Mais René Bord, continuellement tourmenté et insatisfait, revient à l'action avec ses fameux « carrés magiques » qui sont autant de volcans en éruption. Comme une sève qui remonterait à la surface de la terre, ces « carrés » explosent en tous sens et sont là pour nous rappeler le mouvement de la terre, son indocilité, ses caprices imprévisibles. Saisie sur le vif, l'énergie ainsi déployée nous ramène fatalement à nos origines, au big-bang, à la formation de l'Univers. Tout est recommencement. Rien n'est immuable. Tout est énergie et évolution. L'équilibre est retrouvé. L'espoir renaît enfin. L'artiste est parvenu, semble-t-il, dans sa quête d'absolu, à appréhender un instant d'apaisement. Mais le mouvement perpétuel reprend sans tarder. L'artiste compose alors de nouvelles oeuvres, visionnaires, où le monde s'effondre de toutes parts, où l'homme rejoint le cosmos... y trouvera-t-il la félicité ? La paix de l'âme ? Un bonheur promis à l'éternité ? Ici, les questions « D'où venons-nous ? Qui sommes-nous ? Où allons-nous ? » sont récurrentes. Mais l'artiste se les pose sans jamais laisser apparaître le corps humain.

La Forêt (1981) 20 x 14 cm sur zinc, eau-forte, burin, grattage et brunissage à l'outil (F20BOR004581). Il s'agit de l'une des premières gravure de l'artiste.

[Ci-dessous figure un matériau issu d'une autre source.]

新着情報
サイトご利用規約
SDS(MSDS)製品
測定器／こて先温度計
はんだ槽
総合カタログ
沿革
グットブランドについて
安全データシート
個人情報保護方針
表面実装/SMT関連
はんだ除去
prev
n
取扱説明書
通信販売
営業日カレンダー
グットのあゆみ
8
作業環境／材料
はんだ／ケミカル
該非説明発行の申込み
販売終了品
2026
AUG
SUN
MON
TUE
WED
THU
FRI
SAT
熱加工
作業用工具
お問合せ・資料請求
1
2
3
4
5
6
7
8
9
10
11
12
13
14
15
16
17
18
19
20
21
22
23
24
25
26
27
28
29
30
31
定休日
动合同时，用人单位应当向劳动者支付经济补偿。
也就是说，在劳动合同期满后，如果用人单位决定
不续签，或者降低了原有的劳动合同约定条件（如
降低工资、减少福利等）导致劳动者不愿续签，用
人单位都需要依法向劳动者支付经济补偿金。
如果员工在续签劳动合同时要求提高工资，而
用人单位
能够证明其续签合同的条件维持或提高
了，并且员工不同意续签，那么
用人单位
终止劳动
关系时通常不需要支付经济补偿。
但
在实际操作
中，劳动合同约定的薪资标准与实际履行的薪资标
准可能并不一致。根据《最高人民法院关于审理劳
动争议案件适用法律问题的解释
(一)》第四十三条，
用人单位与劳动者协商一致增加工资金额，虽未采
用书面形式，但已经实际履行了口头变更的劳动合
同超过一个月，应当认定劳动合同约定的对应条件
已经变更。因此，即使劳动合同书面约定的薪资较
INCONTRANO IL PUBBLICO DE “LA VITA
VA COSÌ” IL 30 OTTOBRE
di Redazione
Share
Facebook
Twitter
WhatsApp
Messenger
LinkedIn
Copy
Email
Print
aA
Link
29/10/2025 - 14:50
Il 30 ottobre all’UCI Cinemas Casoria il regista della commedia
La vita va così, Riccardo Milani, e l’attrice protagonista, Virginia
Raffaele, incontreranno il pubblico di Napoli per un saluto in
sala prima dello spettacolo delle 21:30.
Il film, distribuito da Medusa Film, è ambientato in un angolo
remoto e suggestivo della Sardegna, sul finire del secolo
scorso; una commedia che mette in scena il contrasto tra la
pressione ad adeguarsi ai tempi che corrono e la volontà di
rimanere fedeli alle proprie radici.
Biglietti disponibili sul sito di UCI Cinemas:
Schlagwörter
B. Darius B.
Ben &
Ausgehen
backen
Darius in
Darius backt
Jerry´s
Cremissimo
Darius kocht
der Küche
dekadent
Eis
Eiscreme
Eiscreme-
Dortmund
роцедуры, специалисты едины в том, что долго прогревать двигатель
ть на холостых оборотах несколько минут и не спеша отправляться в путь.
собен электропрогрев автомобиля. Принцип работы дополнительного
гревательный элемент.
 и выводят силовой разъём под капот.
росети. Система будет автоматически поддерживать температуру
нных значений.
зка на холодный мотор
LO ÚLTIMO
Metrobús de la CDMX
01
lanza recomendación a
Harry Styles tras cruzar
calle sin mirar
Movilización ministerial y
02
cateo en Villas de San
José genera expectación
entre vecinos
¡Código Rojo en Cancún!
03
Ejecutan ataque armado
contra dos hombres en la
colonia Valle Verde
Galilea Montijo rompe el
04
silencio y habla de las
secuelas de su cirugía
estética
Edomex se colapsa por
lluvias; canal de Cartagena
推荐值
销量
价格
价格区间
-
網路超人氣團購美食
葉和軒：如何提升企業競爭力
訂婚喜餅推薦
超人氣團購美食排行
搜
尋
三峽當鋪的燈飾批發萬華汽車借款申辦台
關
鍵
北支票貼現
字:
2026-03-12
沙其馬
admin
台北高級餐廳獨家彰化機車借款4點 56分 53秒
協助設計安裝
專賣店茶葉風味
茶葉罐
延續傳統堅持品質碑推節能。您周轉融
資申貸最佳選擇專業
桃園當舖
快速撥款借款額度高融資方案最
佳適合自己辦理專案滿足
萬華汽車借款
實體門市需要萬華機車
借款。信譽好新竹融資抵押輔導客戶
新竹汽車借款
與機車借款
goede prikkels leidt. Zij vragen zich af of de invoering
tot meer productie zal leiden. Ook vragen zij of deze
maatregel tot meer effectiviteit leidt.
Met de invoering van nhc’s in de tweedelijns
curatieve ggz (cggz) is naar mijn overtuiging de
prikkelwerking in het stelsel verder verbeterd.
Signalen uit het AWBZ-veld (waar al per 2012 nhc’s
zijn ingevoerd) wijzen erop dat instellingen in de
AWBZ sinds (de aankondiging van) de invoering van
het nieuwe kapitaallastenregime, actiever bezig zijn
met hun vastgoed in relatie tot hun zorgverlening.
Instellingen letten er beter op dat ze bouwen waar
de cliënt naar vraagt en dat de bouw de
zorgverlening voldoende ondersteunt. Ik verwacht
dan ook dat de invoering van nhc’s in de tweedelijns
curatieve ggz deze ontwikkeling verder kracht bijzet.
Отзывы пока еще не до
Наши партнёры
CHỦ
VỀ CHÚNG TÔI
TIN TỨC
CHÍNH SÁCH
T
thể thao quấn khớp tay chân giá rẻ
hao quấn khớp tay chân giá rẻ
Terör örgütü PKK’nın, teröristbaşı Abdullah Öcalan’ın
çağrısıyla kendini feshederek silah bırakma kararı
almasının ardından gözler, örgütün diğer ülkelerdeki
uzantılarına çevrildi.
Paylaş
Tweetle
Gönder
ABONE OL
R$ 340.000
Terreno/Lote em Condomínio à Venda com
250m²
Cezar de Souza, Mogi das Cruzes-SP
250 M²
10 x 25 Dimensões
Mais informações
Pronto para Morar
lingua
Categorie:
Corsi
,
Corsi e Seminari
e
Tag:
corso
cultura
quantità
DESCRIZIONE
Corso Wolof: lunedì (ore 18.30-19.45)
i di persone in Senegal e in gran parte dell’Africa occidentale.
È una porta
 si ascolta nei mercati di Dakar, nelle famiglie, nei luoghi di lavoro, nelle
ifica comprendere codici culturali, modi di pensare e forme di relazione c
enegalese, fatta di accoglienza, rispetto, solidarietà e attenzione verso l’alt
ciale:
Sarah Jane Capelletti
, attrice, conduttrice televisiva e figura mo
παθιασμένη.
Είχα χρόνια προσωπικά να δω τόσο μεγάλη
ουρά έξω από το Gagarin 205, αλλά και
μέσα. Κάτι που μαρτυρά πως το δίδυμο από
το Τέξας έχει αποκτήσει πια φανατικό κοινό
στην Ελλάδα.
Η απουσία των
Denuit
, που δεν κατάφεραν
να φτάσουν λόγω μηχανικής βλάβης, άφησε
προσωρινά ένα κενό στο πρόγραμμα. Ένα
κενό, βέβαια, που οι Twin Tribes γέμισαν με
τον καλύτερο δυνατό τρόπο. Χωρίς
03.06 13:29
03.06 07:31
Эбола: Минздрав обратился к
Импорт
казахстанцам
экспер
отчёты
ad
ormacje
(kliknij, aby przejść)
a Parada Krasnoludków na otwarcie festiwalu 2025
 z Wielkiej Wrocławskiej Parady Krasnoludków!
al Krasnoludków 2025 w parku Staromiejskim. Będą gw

L'homme dans sa dimension charnelle est en effet absent de la plupart de ses créations. Seule son âme est omniprésente et plane sur l'oeuvre du graveur. René Bord ne cesse d'interroger, de scruter, de deviner notre destinée. C'est tout le sens de sa quête. Le Temps est comme suspendu, pulvérisé dans l'immensité de cet Univers aux horizons infinis. Les galaxies se multiplient à perte de vue et nous entraînent à des années-lumière de notre planète. L'artiste est désormais sur orbite et se laisse porter par cette vague intergalactique : la matière même de ses aquatintes nous renvoie à ces poussières d'étoiles tourbillonnant sans fin dans l'infini du monde. Maîtrisant à merveille son art, doué d'une puissance d'inspiration exceptionnelle, René Bord s'en est allé explorer, au-delà de notre triste condition humaine, d'autres horizons connus de lui seul.

Cristaux (1991), Série Constructions 39,5 x 40 cm sur cuivre, aquatinte (F20BOR004469).

Tel un astronome, il a l'oeil plongé dans l'espace incommensurable et en restitue quelques parcelles qu'il parvient à saisir à l'aide de ses outils de graveur et de sa presse. Sur le papier, l'image surgit, traversée d'une lumière irréelle et de singulières particules... le cosmos nous apparaît alors dans toute sa dimension.